3. Electronics and Social Media
As tempting as it might be to watch your favorite Netflix show or scroll through social media before bedtime, electronic devices can suppress your body’s natural melatonin production, which is a hormone that causes your body to wind down and prepare for sleep. On top of that, social media keeps your brain stimulated, and can stress you out depending on what kind of content you are viewing (i.e. a sad animal video, a heated debate on Twitter, or a group chat with friends).
Here is what you can do instead of using devices before bed:
- Do some light stretching. Doing a few stretches before bed can loosen muscles, relieve any tension, and build a stronger mind-body connection. Over time, stretching regularly can help you gain a more functional range of motion. Here are a few stretches to get you started.
- Take a warm bath or shower. This seems like a self-explanatory one but soaking yourself in warm water after a long day can help your mind start to wind down. A warm bath can raise your body temperature, and the subsequent drop as you cool down after the bath can mimic this natural process, signaling to your body that it’s time to rest.
- Drink bedtime tea and read. Many teas promote good sleep such as chamomile, lavender, lemon balm, and passionflower. Reading has also been shown to improve sleep and decrease stress. A 2021 online study found that 42 percent of people slept better when they read a book before bed and readers also sleep longer than non-readers. You can combine these for a restful sleep.
- If you must use your phone, be mindful of certain things. Whether you are talking to a friend before you fall asleep or trying to finish an urgent project, unplugging from your phone may not be possible. In such cases, use nighttime mode to reduce blue light emissions. Limit scrolling on social media or use a wellness app such as “Calm” or “noom.”
4. Poor Mental State
Feelings of depression, anxiety, worry, or stress can keep your mind racing all night long. Caring for your mental health will not only help you sleep better but will also improve your overall well-being.
- Get to the root of the issue. Do some emotional exploration and discover what is causing your internal struggles. You can try doing this by writing down your feelings in a journal, talking to yourself in the mirror, speaking with someone you trust, or reaching out to a therapist for professional insight.

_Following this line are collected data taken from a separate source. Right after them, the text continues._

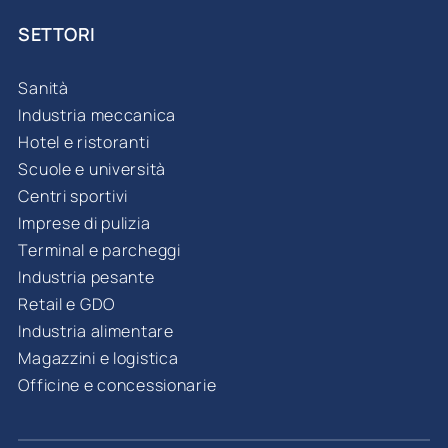
SETTORI
Sanità
Industria meccanica
Hotel e ristoranti
Scuole e università
Centri sportivi
Imprese di pulizia
Terminal e parcheggi
Industria pesante
Retail e GDO
Industria alimentare
Magazzini e logistica
Officine e concessionarie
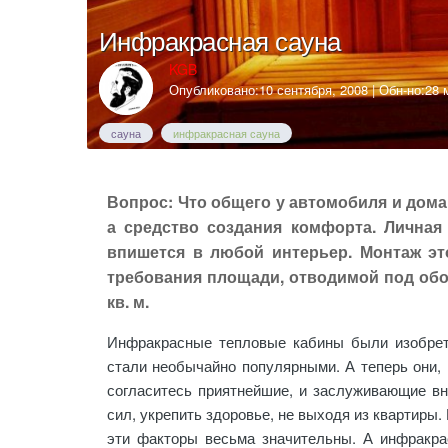
Инфракрасная сауна
KGB
Опубликовано:
10 сентября, 2008
| Обн-но:
28 
сауна
инфракрасная сауна
Вопрос: Что общего у автомобиля и домаш
а средство создания комфорта. Личная
впишется в любой интерьер. Монтаж эт
требования площади, отводимой под обор
кв. м.
Инфракрасные тепловые кабины были изобрет
стали необычайно популярными. А теперь они, 
согласитесь приятнейшие, и заслуживающие вни
сил, укрепить здоровье, не выходя из квартиры
эти факторы весьма значительны. А инфракр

- Meditate. While it can be intimidating at first, even just five to ten minutes of daily meditation can send you into a deep slumber. When you meditate, you remain in the present moment instead of constantly mulling over past and future events. Try out a meditation class or check out the countless videos online to get a general understanding of this holistic practice.

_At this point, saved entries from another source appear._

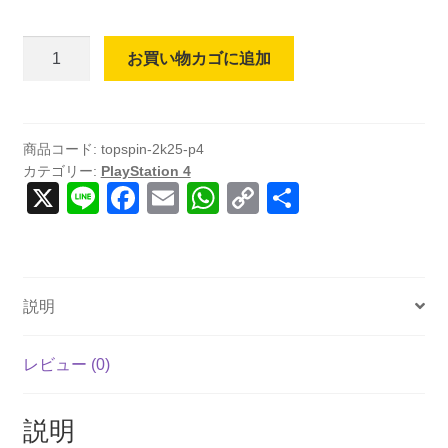
TopSpin
お買い物カゴに追加
2K25
(輸
入
版)
商品コード:
topspin-2k25-p4
カテゴリー:
PlayStation 4
-
X
Li
F
E
W
C
共
PS4
n
a
m
h
o
有
個
e
c
ail
at
p
e
s
y
説明
b
A
Li
o
p
n
レビュー (0)
o
p
k
k
説明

- Practice self-care. Make time in your daily schedule to do something for yourself. You can read a book, spend time in a garden, take a bath, or cook your favorite meal. Treating yourself kindly can help you grow your confidence and self-worth and clear your mind before heading to sleep.
Whether you are constantly waking up in the middle of the night or having trouble falling asleep, these issues can harm your health down the road. Take a closer look at your sleep habits and decide where you can implement change. Learning about the things that are keeping you up at night and better sleep practices will help you feel more prepared to tackle anything that comes your way.